Fast and Feature-Complete Differentiable Physics for Articulated Rigid Bodies with Contact
Keenon Werling, Dalton Omens, Jeongseok Lee, Ioannis Exarchos, C. Karen Liu
TL;DR
The paper introduces Nimble, a fast differentiable physics engine that extends DART to compute analytical gradients for Lagrangian articulated rigid-body dynamics with hard contact constraints. It achieves this by a sparse, QP-free differentiation of the linear complementarity problem that governs contact impulses, complemented by efficient, geometry-aware gradients for collision contacts and an elastic-time collision approximation to preserve gradient quality through bounces. It also tackles learning-time challenges by proposing subgradient strategies to escape saddle points and by stabilizing LCP solutions to ensure consistent gradient behavior. Empirical results show significant speedups over finite-difference methods and demonstrate robust gradient-driven optimization in contact-rich scenarios, enabling real-time or near-real-time differentiable simulations on complex robotic systems.
Abstract
We present a fast and feature-complete differentiable physics engine, Nimble (nimblephysics.org), that supports Lagrangian dynamics and hard contact constraints for articulated rigid body simulation.
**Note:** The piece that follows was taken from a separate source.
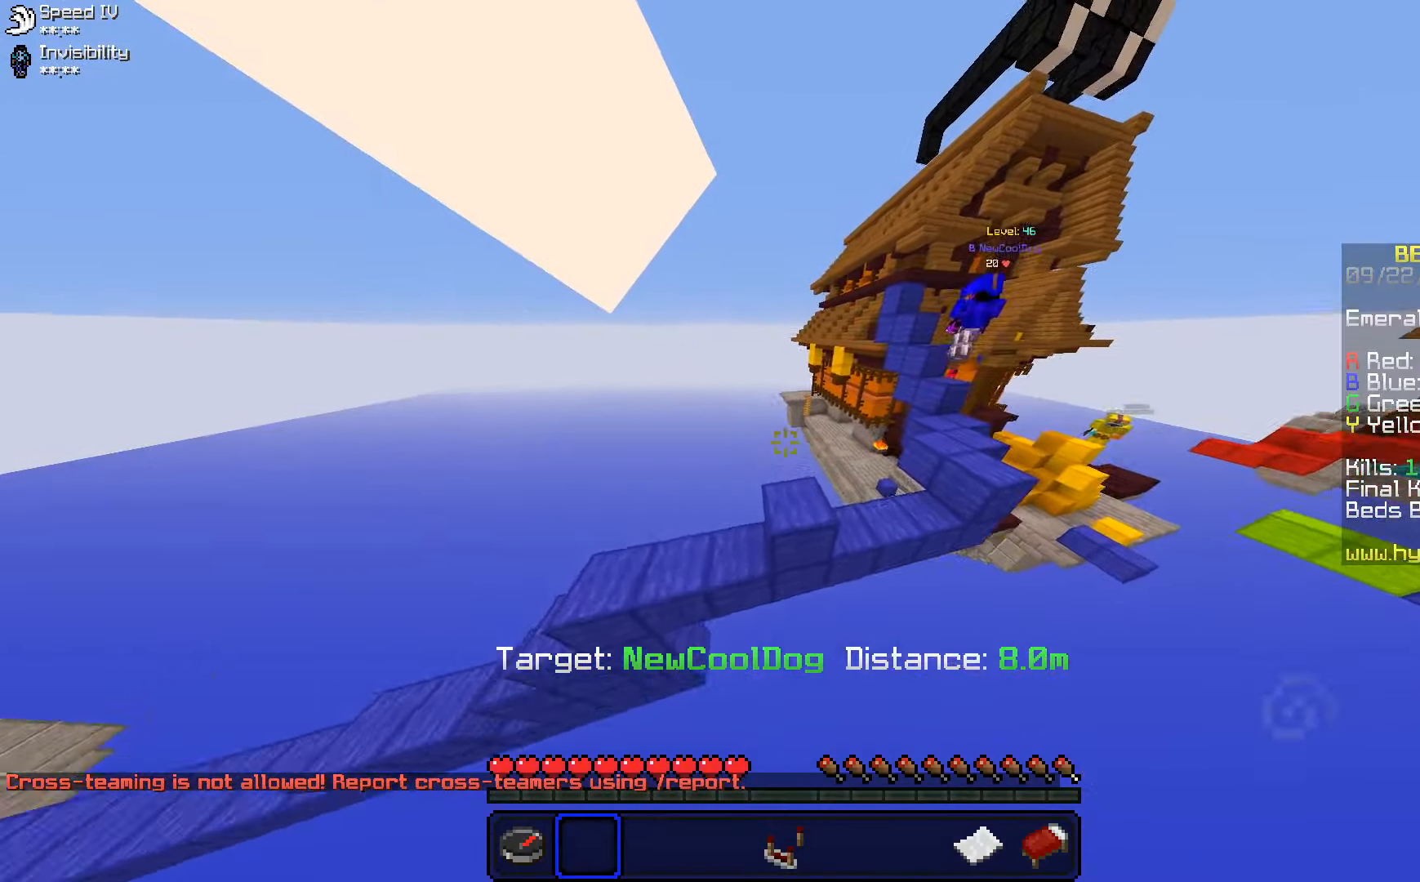
{"keys": [], "mouse": [], "events": [[66, "space", "down"], [150, "w", "up"], [316, "d", "up"], [350, "space", "up"]]}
Our differentiable physics engine offers a complete set of features that are typically only available in non-differentiable physics simulators commonly used by robotics applications. We solve contact constraints precisely using linear complementarity problems (LCPs). We present efficient and novel analytical gradients through the LCP formulation of inelastic contact that exploit the sparsity of the LCP solution. We support complex contact geometry, and gradients approximating continuous-time elastic collision. We also introduce a novel method to compute complementarity-aware gradients that help downstream optimization tasks avoid stalling in saddle points. We show that an implementation of this combination in an existing physics engine (DART) is capable of a 87x single-core speedup over finite-differencing in computing analytical Jacobians for a single timestep, while preserving all the expressiveness of original DART.